En las últimas elecciones presidenciales, el candidato de la extrema derecha, José Antonio Kast logró conseguir un 8% de los votos. Sumado a anteriores acciones como el arribo del “Bus del odio” en 2017 o las mujeres apuñaladas en la última marcha pro aborto, la intolerancia parece estar mostrando más que las narices.

- ¿Cómo ven la avanzada del fascismo en nuestro país?

- Kurama: Yo lo veo desde un origen donde un sector político no ha hecho bien el trabajo. Creo que la izquierda en este momento debe posicionarse desde un sector crítico y de trabajo. Hay que reconocer los errores, las tácticas que no han funcionado, a qué preguntas no se ha podido dar respuesta, que va muy de la mano con el desencanto de la política.

“Hace poco hubo un paro por la marcha de la CUT y una jornada de reflexión en la universidad, y por carrera había súper poca gente participando, sólo gente militante o con cargos, ¿ha habido alguna autocrítica desde esa izquierda? No hay que dejar de trabajar. Hay que combatir el fascismo, sacarlo de los espacios, pero a la vez ser capaz de responder las preguntas que se generan respecto a esto. No generar un ellos y un nosotros, una brecha que al final desconozca de dónde nace todo”, profundiza Kurama.

- Shukaku: Creo que hay que pensar más allá del lloriqueo, y también ver las estrategias que ha usado la derecha, que son aprovechar los medios de comunicación, la desinformación y la ignorancia. He estado leyendo harto sobre el proceso de las fake news y para la victoria de Bolsonaro en Twitter había un tránsito continuo de cosas que eran falsas. Como que Haddad quería legalizar la pedofilia o que había abusado de una mujer.
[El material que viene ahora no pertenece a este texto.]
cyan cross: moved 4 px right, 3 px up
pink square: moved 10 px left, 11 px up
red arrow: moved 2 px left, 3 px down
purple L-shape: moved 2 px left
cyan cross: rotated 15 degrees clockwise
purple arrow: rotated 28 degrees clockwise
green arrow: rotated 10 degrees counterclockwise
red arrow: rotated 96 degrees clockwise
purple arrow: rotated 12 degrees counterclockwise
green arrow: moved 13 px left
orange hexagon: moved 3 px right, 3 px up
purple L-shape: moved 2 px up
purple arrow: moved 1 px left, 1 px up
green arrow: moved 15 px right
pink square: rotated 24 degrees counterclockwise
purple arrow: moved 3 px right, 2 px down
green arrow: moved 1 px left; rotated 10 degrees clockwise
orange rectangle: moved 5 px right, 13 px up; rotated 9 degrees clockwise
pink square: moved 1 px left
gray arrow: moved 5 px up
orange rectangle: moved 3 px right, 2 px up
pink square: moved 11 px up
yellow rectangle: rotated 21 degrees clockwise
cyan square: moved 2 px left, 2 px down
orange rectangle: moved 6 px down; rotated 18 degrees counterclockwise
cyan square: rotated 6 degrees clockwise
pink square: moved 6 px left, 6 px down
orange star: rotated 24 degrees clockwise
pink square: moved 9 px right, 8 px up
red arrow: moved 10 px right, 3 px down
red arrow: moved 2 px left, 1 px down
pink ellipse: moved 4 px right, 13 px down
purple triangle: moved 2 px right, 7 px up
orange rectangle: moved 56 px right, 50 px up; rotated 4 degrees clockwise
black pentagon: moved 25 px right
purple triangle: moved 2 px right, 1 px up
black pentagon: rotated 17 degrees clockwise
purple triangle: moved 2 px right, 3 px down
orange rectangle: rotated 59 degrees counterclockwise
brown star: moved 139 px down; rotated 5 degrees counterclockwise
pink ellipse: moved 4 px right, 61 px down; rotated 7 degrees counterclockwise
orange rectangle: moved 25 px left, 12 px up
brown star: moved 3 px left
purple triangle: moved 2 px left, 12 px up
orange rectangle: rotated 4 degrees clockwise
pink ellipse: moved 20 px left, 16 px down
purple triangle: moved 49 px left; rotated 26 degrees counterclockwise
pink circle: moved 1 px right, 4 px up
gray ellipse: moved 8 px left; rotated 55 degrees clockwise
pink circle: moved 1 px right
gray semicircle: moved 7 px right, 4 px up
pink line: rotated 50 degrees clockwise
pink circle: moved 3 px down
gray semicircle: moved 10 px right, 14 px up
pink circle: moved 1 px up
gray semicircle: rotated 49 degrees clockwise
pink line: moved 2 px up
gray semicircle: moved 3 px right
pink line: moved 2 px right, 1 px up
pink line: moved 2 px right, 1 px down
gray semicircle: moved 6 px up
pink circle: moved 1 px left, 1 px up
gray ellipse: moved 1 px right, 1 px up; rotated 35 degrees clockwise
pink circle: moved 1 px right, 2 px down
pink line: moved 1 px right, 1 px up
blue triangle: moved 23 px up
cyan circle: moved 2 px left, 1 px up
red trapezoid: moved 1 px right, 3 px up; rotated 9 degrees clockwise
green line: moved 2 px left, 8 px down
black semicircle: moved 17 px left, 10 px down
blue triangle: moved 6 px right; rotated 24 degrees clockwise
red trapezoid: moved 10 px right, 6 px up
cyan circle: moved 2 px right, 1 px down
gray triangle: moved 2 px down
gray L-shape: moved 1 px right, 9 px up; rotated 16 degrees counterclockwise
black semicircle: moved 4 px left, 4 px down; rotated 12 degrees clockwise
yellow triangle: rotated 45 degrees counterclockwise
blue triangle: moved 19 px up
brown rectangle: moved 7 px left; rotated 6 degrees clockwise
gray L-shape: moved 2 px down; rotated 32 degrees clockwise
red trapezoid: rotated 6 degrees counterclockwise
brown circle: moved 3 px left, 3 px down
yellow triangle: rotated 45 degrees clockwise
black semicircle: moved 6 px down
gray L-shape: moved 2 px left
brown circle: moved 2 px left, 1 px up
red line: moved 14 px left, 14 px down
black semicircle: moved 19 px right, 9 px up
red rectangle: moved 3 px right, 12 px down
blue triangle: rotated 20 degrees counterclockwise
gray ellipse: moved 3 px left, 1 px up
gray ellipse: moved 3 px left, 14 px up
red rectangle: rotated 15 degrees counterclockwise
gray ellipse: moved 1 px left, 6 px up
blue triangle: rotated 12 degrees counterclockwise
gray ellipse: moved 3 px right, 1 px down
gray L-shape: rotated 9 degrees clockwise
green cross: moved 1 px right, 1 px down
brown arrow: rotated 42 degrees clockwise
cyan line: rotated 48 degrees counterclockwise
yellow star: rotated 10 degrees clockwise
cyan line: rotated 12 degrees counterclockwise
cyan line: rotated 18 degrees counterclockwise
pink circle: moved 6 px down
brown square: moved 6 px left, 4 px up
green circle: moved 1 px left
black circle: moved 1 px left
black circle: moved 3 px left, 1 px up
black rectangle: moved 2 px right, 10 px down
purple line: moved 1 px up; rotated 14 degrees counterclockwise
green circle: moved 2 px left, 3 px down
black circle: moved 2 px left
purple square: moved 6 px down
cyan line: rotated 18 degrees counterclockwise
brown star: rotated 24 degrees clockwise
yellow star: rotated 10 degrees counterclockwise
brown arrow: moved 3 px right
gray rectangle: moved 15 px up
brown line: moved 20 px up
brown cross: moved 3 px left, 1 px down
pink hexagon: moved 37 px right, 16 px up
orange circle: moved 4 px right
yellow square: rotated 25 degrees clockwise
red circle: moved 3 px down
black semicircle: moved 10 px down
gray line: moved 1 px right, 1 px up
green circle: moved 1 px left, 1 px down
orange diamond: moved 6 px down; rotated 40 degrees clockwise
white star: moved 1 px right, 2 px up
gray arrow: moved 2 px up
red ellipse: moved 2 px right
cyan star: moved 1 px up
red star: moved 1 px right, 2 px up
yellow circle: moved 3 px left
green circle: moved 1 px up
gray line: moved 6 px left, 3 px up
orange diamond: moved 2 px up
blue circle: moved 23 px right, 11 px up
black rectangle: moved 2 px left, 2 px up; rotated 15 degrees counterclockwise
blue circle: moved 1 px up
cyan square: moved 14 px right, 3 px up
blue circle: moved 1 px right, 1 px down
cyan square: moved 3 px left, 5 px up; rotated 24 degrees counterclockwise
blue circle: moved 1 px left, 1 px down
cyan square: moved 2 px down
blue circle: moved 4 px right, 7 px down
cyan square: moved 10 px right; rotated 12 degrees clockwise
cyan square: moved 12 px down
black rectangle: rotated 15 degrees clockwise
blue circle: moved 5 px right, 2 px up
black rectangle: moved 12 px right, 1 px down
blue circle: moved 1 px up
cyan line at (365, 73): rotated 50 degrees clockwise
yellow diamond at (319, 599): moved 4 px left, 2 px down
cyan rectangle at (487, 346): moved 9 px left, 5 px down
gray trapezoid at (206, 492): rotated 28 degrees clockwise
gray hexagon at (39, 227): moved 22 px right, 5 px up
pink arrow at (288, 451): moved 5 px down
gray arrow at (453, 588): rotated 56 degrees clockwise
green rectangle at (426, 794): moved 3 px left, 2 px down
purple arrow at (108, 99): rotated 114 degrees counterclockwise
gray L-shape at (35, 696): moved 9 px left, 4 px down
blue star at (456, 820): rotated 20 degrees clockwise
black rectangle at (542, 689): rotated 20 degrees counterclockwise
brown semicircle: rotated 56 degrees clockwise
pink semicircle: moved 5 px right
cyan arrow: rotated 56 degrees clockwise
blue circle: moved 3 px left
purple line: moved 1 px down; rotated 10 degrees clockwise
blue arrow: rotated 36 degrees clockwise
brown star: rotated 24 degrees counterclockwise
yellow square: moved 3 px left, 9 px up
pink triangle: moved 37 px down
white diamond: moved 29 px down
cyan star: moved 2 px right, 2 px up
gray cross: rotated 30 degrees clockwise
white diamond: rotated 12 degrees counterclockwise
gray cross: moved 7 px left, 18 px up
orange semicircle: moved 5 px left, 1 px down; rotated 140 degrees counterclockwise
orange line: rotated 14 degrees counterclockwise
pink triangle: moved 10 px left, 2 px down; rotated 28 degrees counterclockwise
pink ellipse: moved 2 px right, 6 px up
Para ejemplificar esto, Shukaku se refiere al debate de Camila Flores (RN) y José Antonio Kast (AR) contra Daniel Jadue (PC) y Gonzalo Winter (MA) hace unas semanas en Mentiras Verdaderas de La Red. “Jadue y Winter hablaron con cifras, hablaron con racionalidad, pusieron en palestra temas importantes, pero al final del debate, mayoritariamente -por un 3%- el apoyo fue para el par de pelagatos de la derecha. Entonces, al parecer hay una parte de la población que no quiere racionalidad, que quiere escuchar lo que quiere escuchar. La izquierda no se ha preocupado de ese tipo de populismo, de combatir la posverdad, el tránsito de verdades falsas”, indica.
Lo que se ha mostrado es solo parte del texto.